Eberhard Vogel: "Fachlich stark, loyal, geradlinig und korrekt"

1989 kam die Berufung zur A-Mannschaft, als Co-Trainer von Eduard Geyer. "Fachlich stark, loyal, geradlinig und korrekt" hat Geyer Vogel erlebt und gescherzt: "Bei dem Namen kam gar kein anderer Co-Trainer infrage." Sie hätten gern länger miteinander gearbeitet, aber sehr bald gab es das Land nicht mehr und die Nationalelf auch nicht, und als es in der WM-Quali 1989 in Wien um alles ging, war die Mauer gerade gefallen. Matthias Sammer, Andreas Thom und Ulf Kirsten waren nicht ganz bei der Sache, Toni Polster schon, 0:3, dreimal Polster. Nach der Wende war Vogel Amateurcoach in Gladbach und Köln, er trainierte Hannover und führte Jena 1995 in die 2. Liga. Ende der 90er Jahre ging er als Nationaltrainer nach Togo, 2000 warf er mit dem Viertligisten 1. FC Magdeburg den 1. FC Köln, den FC Bayern und den KSC aus dem DFB-Pokal. Da stand er noch mal im Rampenlicht.
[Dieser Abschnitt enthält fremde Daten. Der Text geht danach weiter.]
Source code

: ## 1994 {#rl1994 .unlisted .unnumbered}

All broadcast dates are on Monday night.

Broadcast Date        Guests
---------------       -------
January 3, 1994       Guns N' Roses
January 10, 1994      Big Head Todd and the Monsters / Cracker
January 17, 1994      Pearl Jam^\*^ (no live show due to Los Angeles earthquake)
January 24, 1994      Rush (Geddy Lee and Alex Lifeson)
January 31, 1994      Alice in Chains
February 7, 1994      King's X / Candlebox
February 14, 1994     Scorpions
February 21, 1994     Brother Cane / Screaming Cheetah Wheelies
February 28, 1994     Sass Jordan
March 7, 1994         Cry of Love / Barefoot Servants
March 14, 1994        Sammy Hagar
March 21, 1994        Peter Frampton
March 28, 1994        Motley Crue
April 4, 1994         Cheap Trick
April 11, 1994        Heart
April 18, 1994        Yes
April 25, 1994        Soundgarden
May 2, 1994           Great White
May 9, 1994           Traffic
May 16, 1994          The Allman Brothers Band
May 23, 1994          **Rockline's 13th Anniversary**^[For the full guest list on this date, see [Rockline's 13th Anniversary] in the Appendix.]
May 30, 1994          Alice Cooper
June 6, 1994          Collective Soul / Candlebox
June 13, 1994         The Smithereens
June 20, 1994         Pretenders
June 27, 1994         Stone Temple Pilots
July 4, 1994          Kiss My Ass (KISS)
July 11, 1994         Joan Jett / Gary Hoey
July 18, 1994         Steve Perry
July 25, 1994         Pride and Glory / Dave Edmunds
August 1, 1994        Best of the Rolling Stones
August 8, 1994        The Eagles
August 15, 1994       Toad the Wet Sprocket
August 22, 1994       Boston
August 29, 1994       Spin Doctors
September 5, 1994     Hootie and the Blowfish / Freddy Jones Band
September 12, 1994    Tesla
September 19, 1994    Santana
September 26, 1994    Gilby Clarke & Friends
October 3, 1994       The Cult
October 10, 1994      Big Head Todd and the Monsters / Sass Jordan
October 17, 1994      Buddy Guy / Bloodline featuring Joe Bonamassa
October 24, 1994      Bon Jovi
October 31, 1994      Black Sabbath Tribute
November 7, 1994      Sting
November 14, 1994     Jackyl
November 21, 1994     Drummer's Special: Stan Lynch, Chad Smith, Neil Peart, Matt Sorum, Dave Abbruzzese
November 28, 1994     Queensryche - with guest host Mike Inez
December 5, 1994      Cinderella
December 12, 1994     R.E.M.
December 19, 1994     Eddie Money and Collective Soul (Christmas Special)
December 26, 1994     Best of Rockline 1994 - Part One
Mit den Ex-Mitspielern sitzt er donnerstags oft in Jena im Café, vor allem zu Harald Irmscher und Konrad Weise ist sein Kontakt eng. Am Samstag wird im Familienkreis gefeiert. "Wer glaubt", hat Vogel gesagt, "in der DDR wurde nur zweitklassiger Fußball gespielt, irrt sich." Er selbst ist der beste Gegenbeweis.